___ Provided entries

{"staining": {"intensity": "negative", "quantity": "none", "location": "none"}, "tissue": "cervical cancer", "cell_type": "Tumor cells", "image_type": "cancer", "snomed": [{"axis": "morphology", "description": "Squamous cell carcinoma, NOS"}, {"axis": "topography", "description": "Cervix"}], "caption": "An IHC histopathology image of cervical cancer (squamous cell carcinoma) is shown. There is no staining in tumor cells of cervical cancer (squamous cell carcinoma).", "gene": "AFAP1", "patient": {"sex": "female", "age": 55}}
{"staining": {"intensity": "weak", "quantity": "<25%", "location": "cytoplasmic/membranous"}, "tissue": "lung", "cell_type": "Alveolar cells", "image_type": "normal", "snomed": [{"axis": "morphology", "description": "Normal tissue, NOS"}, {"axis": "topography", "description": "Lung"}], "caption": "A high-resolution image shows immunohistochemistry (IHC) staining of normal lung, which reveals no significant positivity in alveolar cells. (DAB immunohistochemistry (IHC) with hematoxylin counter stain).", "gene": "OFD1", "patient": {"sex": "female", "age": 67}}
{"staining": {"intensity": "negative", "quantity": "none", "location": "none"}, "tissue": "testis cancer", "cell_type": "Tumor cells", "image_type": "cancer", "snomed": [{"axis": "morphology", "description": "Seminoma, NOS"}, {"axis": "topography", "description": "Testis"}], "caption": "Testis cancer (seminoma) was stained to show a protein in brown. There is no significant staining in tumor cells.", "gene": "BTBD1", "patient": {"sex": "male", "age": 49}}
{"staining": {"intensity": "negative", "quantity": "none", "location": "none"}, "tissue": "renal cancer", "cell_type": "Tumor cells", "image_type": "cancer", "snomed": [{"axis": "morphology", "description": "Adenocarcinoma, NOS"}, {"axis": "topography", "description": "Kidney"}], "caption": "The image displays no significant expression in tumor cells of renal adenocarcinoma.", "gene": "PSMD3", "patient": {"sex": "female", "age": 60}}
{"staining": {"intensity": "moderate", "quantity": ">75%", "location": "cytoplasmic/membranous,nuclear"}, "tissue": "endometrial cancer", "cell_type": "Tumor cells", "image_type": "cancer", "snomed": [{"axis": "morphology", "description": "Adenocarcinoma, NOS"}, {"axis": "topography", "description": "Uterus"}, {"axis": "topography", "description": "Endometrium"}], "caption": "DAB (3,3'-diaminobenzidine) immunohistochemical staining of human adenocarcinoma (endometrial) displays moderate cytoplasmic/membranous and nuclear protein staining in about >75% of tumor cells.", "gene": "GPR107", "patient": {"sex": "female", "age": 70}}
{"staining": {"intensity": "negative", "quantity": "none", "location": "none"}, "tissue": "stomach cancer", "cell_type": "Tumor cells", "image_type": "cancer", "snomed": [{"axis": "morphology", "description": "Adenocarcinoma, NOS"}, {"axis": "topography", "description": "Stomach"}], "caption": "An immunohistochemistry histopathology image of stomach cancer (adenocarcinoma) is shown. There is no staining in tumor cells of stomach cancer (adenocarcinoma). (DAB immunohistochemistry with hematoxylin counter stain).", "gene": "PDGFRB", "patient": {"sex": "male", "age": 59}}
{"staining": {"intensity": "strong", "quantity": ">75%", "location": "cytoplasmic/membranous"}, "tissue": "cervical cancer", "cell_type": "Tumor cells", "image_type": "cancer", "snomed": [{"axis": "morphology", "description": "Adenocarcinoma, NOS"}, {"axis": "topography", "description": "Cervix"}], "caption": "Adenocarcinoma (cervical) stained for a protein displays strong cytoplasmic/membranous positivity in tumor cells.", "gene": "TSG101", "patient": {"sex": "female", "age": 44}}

______

Work to complete: All of the data needs to be printed once more, exactly.

Answer to this problem:
{"staining": {"intensity": "negative", "quantity": "none", "location": "none"}, "tissue": "cervical cancer", "cell_type": "Tumor cells", "image_type": "cancer", "snomed": [{"axis": "morphology", "description": "Squamous cell carcinoma, NOS"}, {"axis": "topography", "description": "Cervix"}], "caption": "An IHC histopathology image of cervical cancer (squamous cell carcinoma) is shown. There is no staining in tumor cells of cervical cancer (squamous cell carcinoma).", "gene": "AFAP1", "patient": {"sex": "female", "age": 55}}
{"staining": {"intensity": "weak", "quantity": "<25%", "location": "cytoplasmic/membranous"}, "tissue": "lung", "cell_type": "Alveolar cells", "image_type": "normal", "snomed": [{"axis": "morphology", "description": "Normal tissue, NOS"}, {"axis": "topography", "description": "Lung"}], "caption": "A high-resolution image shows immunohistochemistry (IHC) staining of normal lung, which reveals no significant positivity in alveolar cells. (DAB immunohistochemistry (IHC) with hematoxylin counter stain).", "gene": "OFD1", "patient": {"sex": "female", "age": 67}}
{"staining": {"intensity": "negative", "quantity": "none", "location": "none"}, "tissue": "testis cancer", "cell_type": "Tumor cells", "image_type": "cancer", "snomed": [{"axis": "morphology", "description": "Seminoma, NOS"}, {"axis": "topography", "description": "Testis"}], "caption": "Testis cancer (seminoma) was stained to show a protein in brown. There is no significant staining in tumor cells.", "gene": "BTBD1", "patient": {"sex": "male", "age": 49}}
{"staining": {"intensity": "negative", "quantity": "none", "location": "none"}, "tissue": "renal cancer", "cell_type": "Tumor cells", "image_type": "cancer", "snomed": [{"axis": "morphology", "description": "Adenocarcinoma, NOS"}, {"axis": "topography", "description": "Kidney"}], "caption": "The image displays no significant expression in tumor cells of renal adenocarcinoma.", "gene": "PSMD3", "patient": {"sex": "female", "age": 60}}
{"staining": {"intensity": "moderate", "quantity": ">75%", "location": "cytoplasmic/membranous,nuclear"}, "tissue": "endometrial cancer", "cell_type": "Tumor cells", "image_type": "cancer", "snomed": [{"axis": "morphology", "description": "Adenocarcinoma, NOS"}, {"axis": "topography", "description": "Uterus"}, {"axis": "topography", "description": "Endometrium"}], "caption": "DAB (3,3'-diaminobenzidine) immunohistochemical staining of human adenocarcinoma (endometrial) displays moderate cytoplasmic/membranous and nuclear protein staining in about >75% of tumor cells.", "gene": "GPR107", "patient": {"sex": "female", "age": 70}}
{"staining": {"intensity": "negative", "quantity": "none", "location": "none"}, "tissue": "stomach cancer", "cell_type": "Tumor cells", "image_type": "cancer", "snomed": [{"axis": "morphology", "description": "Adenocarcinoma, NOS"}, {"axis": "topography", "description": "Stomach"}], "caption": "An immunohistochemistry histopathology image of stomach cancer (adenocarcinoma) is shown. There is no staining in tumor cells of stomach cancer (adenocarcinoma). (DAB immunohistochemistry with hematoxylin counter stain).", "gene": "PDGFRB", "patient": {"sex": "male", "age": 59}}
{"staining": {"intensity": "strong", "quantity": ">75%", "location": "cytoplasmic/membranous"}, "tissue": "cervical cancer", "cell_type": "Tumor cells", "image_type": "cancer", "snomed": [{"axis": "morphology", "description": "Adenocarcinoma, NOS"}, {"axis": "topography", "description": "Cervix"}], "caption": "Adenocarcinoma (cervical) stained for a protein displays strong cytoplasmic/membranous positivity in tumor cells.", "gene": "TSG101", "patient": {"sex": "female", "age": 44}}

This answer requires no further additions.